Ahmad Luthfi Ungkap Cara Jateng Menutup Tekanan Fiskal Tanpa Bergantung pada APBD

Author: Qoo Media

Di tengah tekanan fiskal dan ketidakpastian geopolitik dunia, Pemerintah Provinsi Jawa Tengah memilih memperluas sumber kekuatan ekonomi, bukan hanya mengandalkan APBD. Gubernur Jateng Ahmad Luthfi menegaskan bahwa program pembangunan harus benar-benar memberi manfaat bagi masyarakat.

Pernyataan itu disampaikan saat rapat paripurna persetujuan Perda Pertanggungjawaban APBD 2025 bersama DPRD Jateng di Gedung Berlian Semarang, Rabu, 8 Juli 2026. Dalam forum tersebut, Luthfi juga menyoroti pentingnya investasi, BUMD, dan BLUD sebagai penopang pengelolaan pembangunan daerah.

Investasi Jadi Penopang di Luar APBD

Luthfi menyebut Jawa Tengah tidak bisa bekerja sendirian dengan dana APBD. Karena itu, sektor investasi perlu terus digerakkan agar ekonomi daerah tetap tumbuh dan ruang fiskal tidak terlalu sempit.

Data yang ia paparkan menunjukkan realisasi investasi Jawa Tengah pada 2025 mencapai Rp110 triliun dengan serapan tenaga kerja hampir 276 ribu orang. Sementara pada triwulan pertama 2026, investasi yang masuk mencapai hampir Rp23 triliun dengan serapan tenaga kerja 92 ribu orang.

Periode Realisasi Investasi Serapan Tenaga Kerja
2025 Rp110 triliun Hampir 276 ribu orang
Triwulan pertama 2026 Hampir Rp23 triliun 92 ribu orang

Angka APBD 2025 Masih Terjaga

Dalam pertanggungjawaban APBD 2025, realisasi pendapatan APBD Jateng tercatat sebesar Rp23,761 triliun. Adapun belanja daerah mencapai Rp23,871 triliun, sehingga muncul defisit sebesar Rp109,86 miliar.

Defisit itu ditutup melalui pembiayaan netto sebesar Rp577,04 miliar, dan menghasilkan SiLPA sebesar Rp467,18 miliar. Luthfi juga menyampaikan bahwa nilai kekayaan daerah Provinsi Jawa Tengah pada 2025 mencapai Rp42,669 triliun, naik Rp2,408 triliun dibandingkan tahun sebelumnya.

Ketua DPRD Jateng Sumanto menyebut laporan pertanggungjawaban APBD 2025 yang disampaikan Pemprov Jateng sudah sesuai dengan pembahasan DPRD dan hasil pemeriksaan BPK. Menurut dia, defisit dalam APBD merupakan bagian dari manajemen akuntansi pemerintah daerah dan sudah memiliki sumber penutup melalui pembiayaan.

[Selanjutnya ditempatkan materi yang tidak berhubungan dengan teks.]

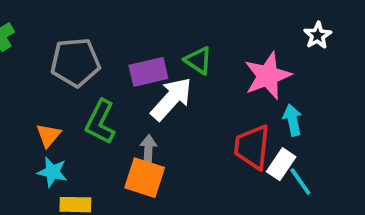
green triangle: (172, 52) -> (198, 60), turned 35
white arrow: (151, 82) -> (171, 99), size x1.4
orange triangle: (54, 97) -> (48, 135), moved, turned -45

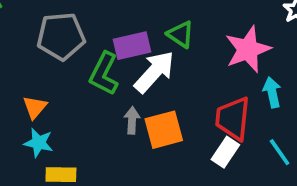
green L-shape: (100, 122) -> (104, 74), moved
white rectangle: (281, 164) -> (225, 152), moved
orange square: (145, 178) -> (164, 130), moved, turned -33

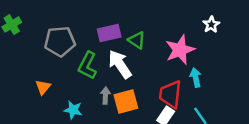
purple rectangle: (132, 46) -> (109, 33), moved
white arrow: (154, 72) -> (120, 64), turned -76
cyan star: (39, 143) -> (73, 110), moved

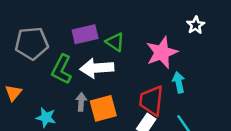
white arrow: (120, 64) -> (97, 68), turned -60

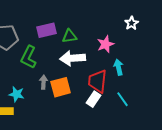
green triangle: (115, 42) -> (70, 36), turned -42
pink star: (162, 52) -> (106, 44), size x0.7
white arrow: (97, 68) -> (72, 58), moved

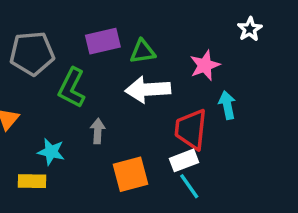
orange square: (60, 87) -> (131, 174), moved
white rectangle: (94, 99) -> (184, 160), turned 35
cyan line: (122, 99) -> (189, 186), moved

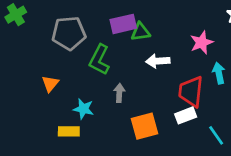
green triangle: (143, 52) -> (141, 32), moved
white arrow: (148, 90) -> (158, 61), size x0.7
cyan line: (189, 186) -> (216, 135), moved

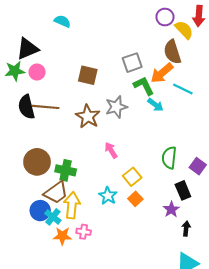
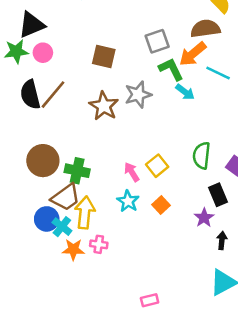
brown semicircle: (172, 52) -> (205, 29), turned 100
brown line: (45, 107) -> (53, 95), turned -55
pink arrow: (111, 150) -> (132, 172), moved
yellow square: (132, 177) -> (157, 166), moved

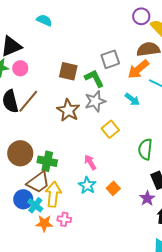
green L-shape: (171, 69) -> (94, 78), moved
yellow square: (157, 166) -> (110, 129), moved

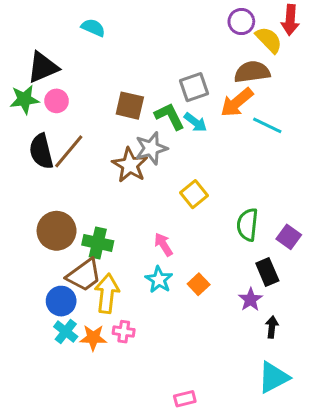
cyan arrow: (132, 99) -> (196, 122), moved
gray star: (95, 101) -> (151, 148), moved
cyan cross: (35, 205) -> (66, 332), moved

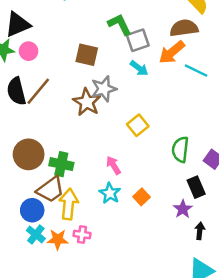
green L-shape: (170, 116) -> (120, 24), moved

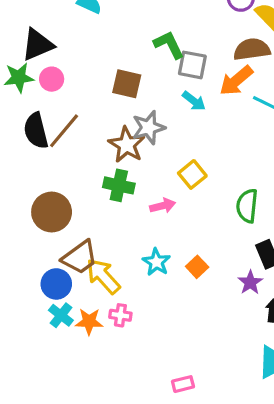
gray square: (138, 40) -> (192, 65), turned 30
green cross: (61, 164) -> (119, 185), moved
pink arrow: (114, 165) -> (163, 206), moved, turned 108
yellow arrow: (69, 204) -> (103, 276), turned -48

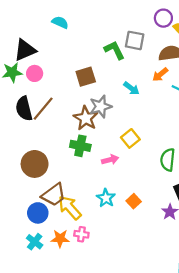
gray square: (192, 65) -> (135, 40), moved
orange arrow: (236, 81) -> (160, 75), size x0.7
brown square: (127, 84) -> (86, 77), turned -30
cyan cross: (61, 315) -> (35, 242), moved

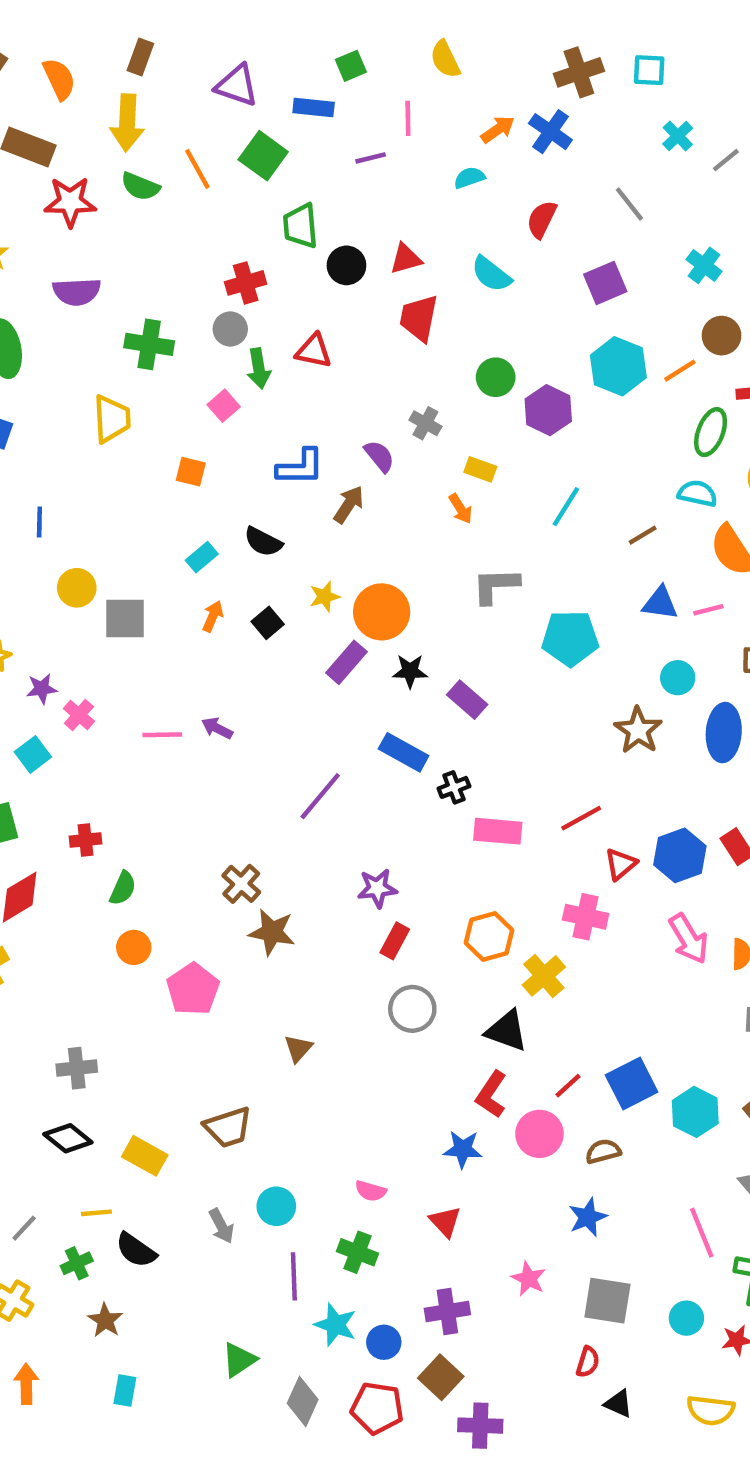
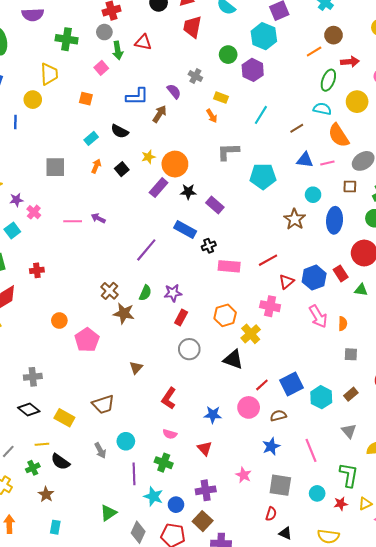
cyan hexagon: (618, 366) -> (264, 36), moved
yellow circle: (77, 588) -> (33, 100), moved
green semicircle: (123, 888) -> (145, 293), moved
red L-shape: (491, 1094) -> (169, 398), moved
pink line: (702, 1233) -> (311, 450), moved

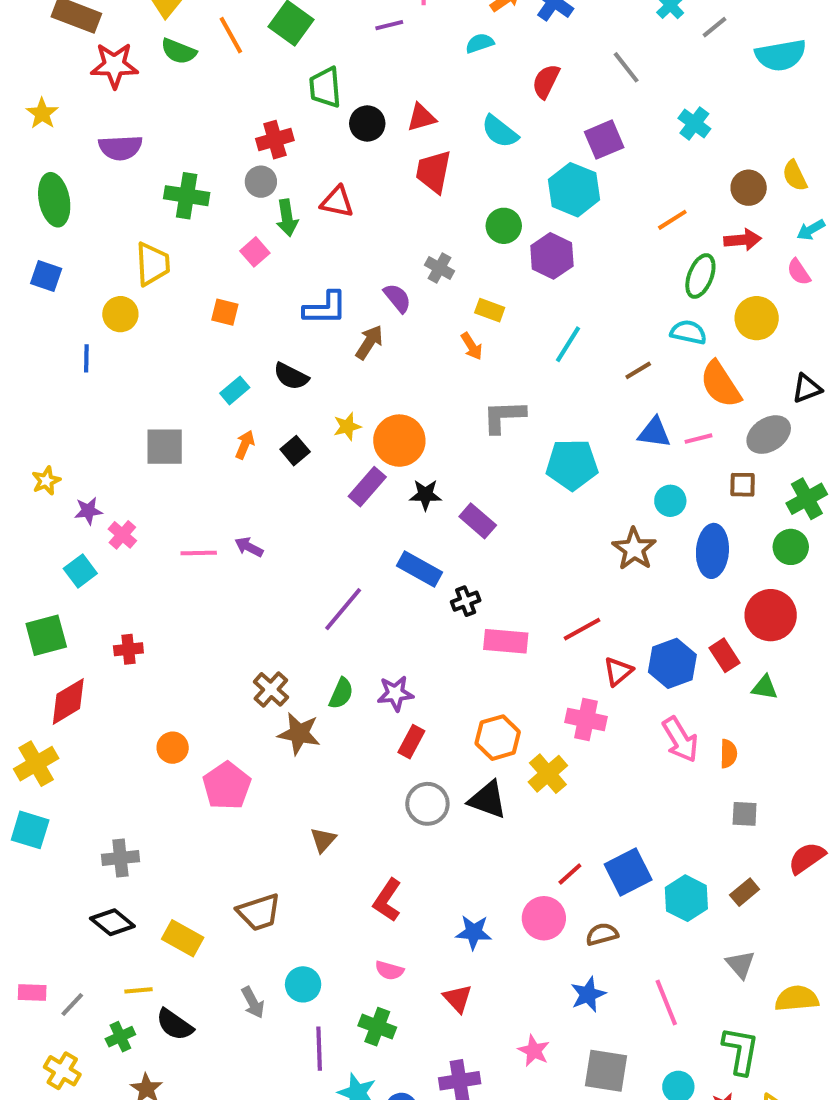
brown circle: (333, 35) -> (749, 188), moved
black triangle: (233, 359) -> (488, 800), moved

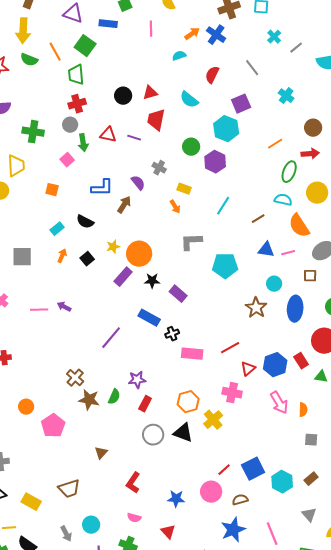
purple line: (389, 25) -> (134, 138), moved, turned 32
green trapezoid: (325, 87) -> (76, 75), moved
green semicircle: (341, 693) -> (114, 397), moved
blue star: (588, 994) -> (233, 530), size x1.4

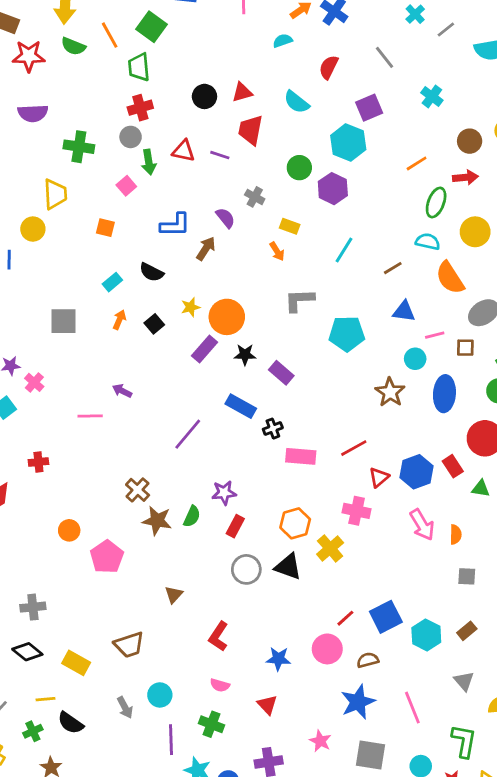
pink line: (288, 253) -> (435, 335), moved
pink line: (39, 310) -> (90, 416), moved

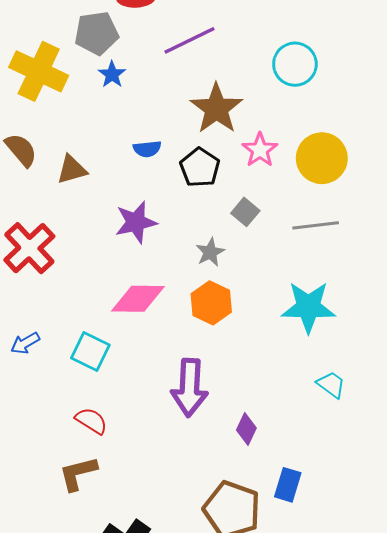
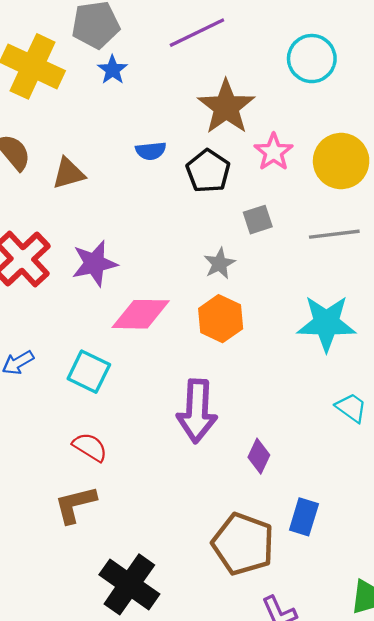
gray square: (245, 212) -> (258, 220), turned 32
purple star: (136, 222) -> (94, 263), moved

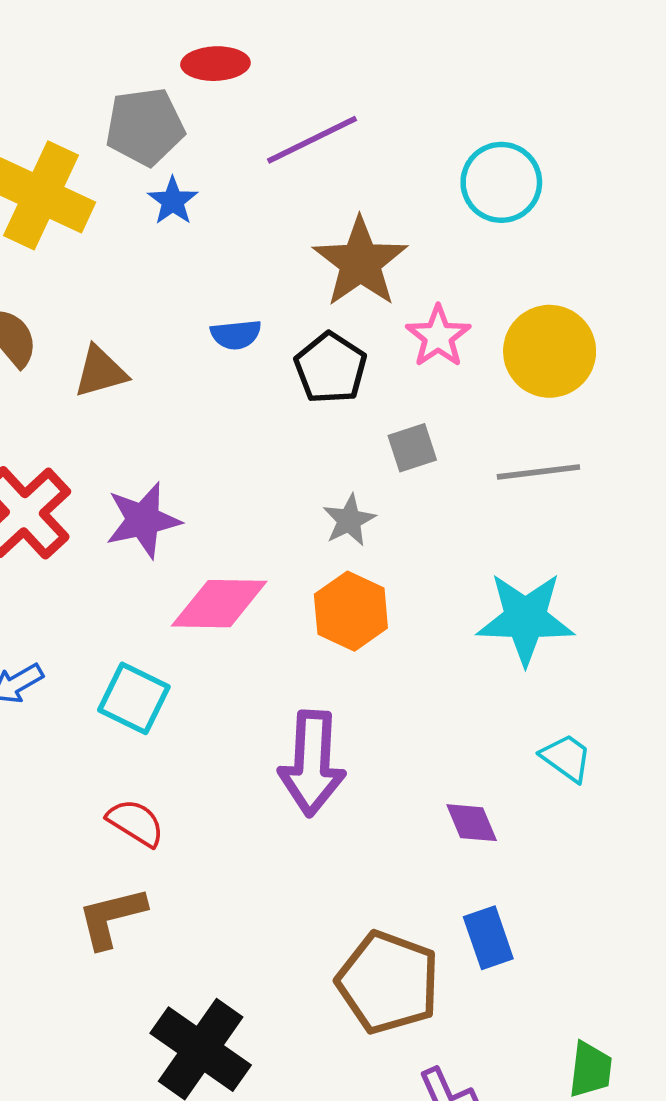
purple diamond: (259, 456) -> (472, 823), moved, turned -48
blue rectangle: (304, 517) -> (488, 938), turned -36

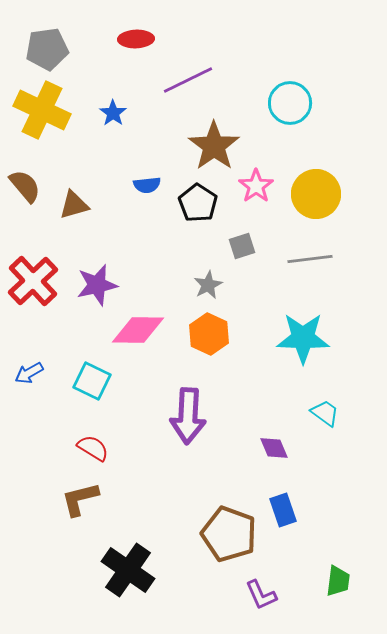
gray pentagon: (145, 127) -> (47, 49), moved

DPRD Minta SiLPA Dikelola Lebih Terencana

DPRD Jateng tetap memberi catatan agar SiLPA dikelola lebih terencana. Selain itu, pemerintah daerah diminta mengoptimalkan pendapatan tanpa membebani masyarakat.

Sumanto juga menegaskan, “Jadi antara yang disampaikan Pak Gubernnur dengan DPRD Provinsi sudah ketemu. Maupun yang sudah dari BPK,” katanya.

Sesuai mekanisme yang berlaku, raperda pertanggungjawaban APBD 2025 itu akan disampaikan kepada Menteri Dalam Negeri untuk dievaluasi. Hasil evaluasi tersebut akan menjadi dasar penyempurnaan sebelum ditetapkan sebagai Peraturan Daerah Provinsi Jawa Tengah.